### EXERCISE TASKS
- a) In the lupus abstract, which kinases were associated with active-stage patterns?
- b) Summarize the lupus abstract in two sentences.
- c) According to the lupus abstract, what evidence suggested that a candidate IKKβ-CYLD/NF-κB regulatory module may be involved in SLE?

### EXTRACT
....

Multi-omics profiling characterizes the primary cilium-related molecular regulatory landscape in systemic lupus erythematosus

Abstract

Objective: Systemic lupus erythematosus is a complex autoimmune disease characterized by immune dysregulation and multisystem involvement. The primary cilium, a crucial cellular sensory organelle involved in immune signaling, has received limited attention in SLE. This study aims to characterize the expression patterns and potential regulatory features of primary cilium-related molecules in SLE and explore candidate compounds through integrated proteomic and phosphoproteomic analysis. Methods: Proteomic and phosphoproteomic data were obtained from peripheral blood mononuclear cells of 130 SLE patients and 90 healthy controls. Gene ontology enrichment and hierarchical clustering analysis were used to characterize functional features and expression patterns of primary cilium-related molecules. PPI network analysis and phosphosite annotation were used to identify hub proteins and key phosphorylation sites (phosphosites). Stage-associated regulatory features were explored using Mfuzz clustering and kinase–substrate network analysis. Candidate compounds were predicted via Connectivity Map (cMAP). Results: A total of 67 differentially expressed and 36 differentially phosphorylated primary cilium-related proteins were identified. The PPI network identified hub proteins (MAPRE1, VCP, TUBB, TUBB4B and RAB7A) and key phosphosites (TUBB S168/S172, TUBA4A S48 and SEPTIN2 S218). Kinase analysis highlighted that IKKβ, GSK3β and CDK5 were associated with stable-stage patterns, whereas MAP2K2, CDKL1 and CCRK were associated with active-stage patterns. Increased predicted IKKβ activity, elevated CYLD S422 phosphorylation and upregulated NF-κB1/2 expression in SLE suggested the potential involvement of a candidate IKKβ-CYLD/NF-κB regulatory module. Stage-associated cMAP analysis identified 20 candidate compounds with potential reversal signatures. Conclusion: This study suggests a primary cilium-related regulatory network in SLE and identifies hub proteins, key phosphosites and kinases associated with stage-related molecular patterns. These findings provide new insights into primary cilium-related molecular alterations in SLE and propose preliminary candidate compounds that require further validation.

....

Collected data:
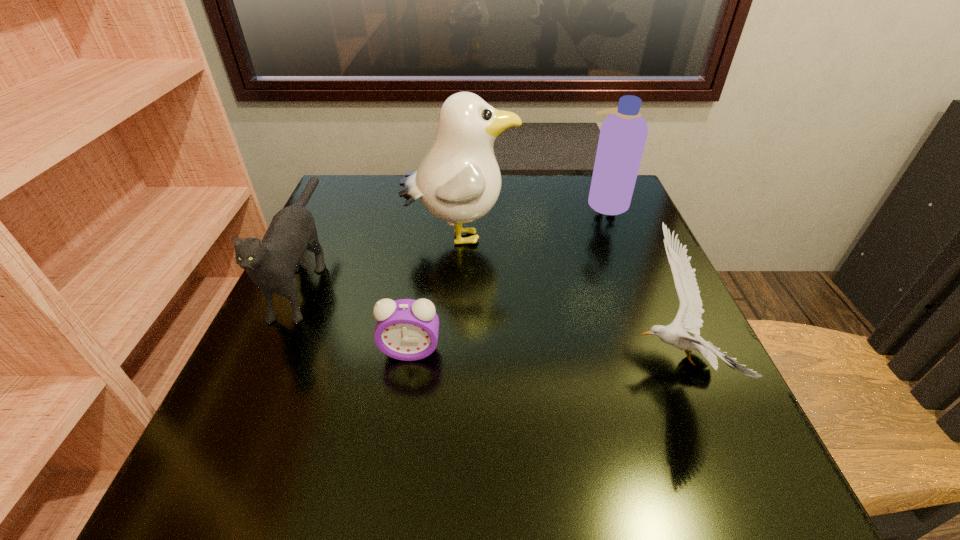
Identify the location of vacant space that satisfies the following two spatial constraints: 1. on the beak of the tallest object; 2. on the front-facing side of the leftmost object. pyautogui.click(x=458, y=273).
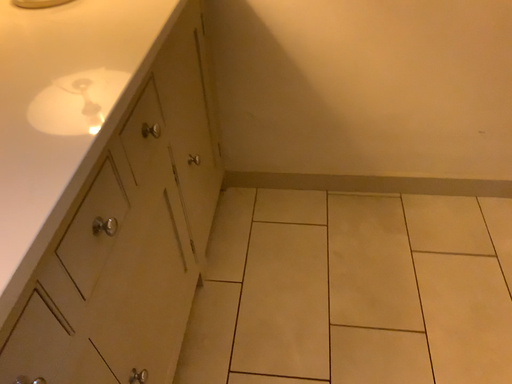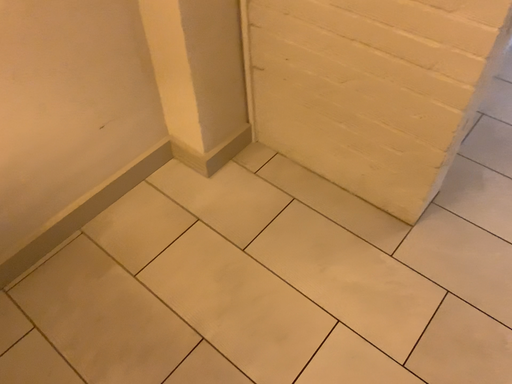
Question: Which way did the camera rotate in the video?

Choices:
 (A) rotated left
 (B) rotated right

Answer: (B)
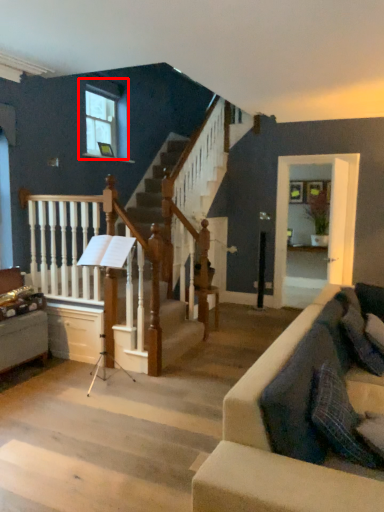
Question: Observing the image, what is the correct spatial positioning of window (annotated by the red box) in reference to rail?

Choices:
 (A) left
 (B) right

Answer: (A)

....

### RESULTS FOR THE EXERCISE
- a) MAP2K2, CDKL1 and CCRK.

- b) Using proteomic and phosphoproteomic data from peripheral blood mononuclear cells of 130 SLE patients and 90 healthy controls, the study characterized primary cilium-related molecules in SLE and identified 67 differentially expressed and 36 differentially phosphorylated proteins, along with hub proteins, key phosphosites and stage-associated kinases. It also pointed to a possible IKKβ-CYLD/NF-κB regulatory module and used Connectivity Map to predict 20 candidate compounds that still need further validation.

- c) In SLE, predicted IKKβ activity was increased and CYLD S422 phosphorylation was elevated. NF-κB1/2 expression was also upregulated. Together, these findings suggested that this regulatory module may be involved.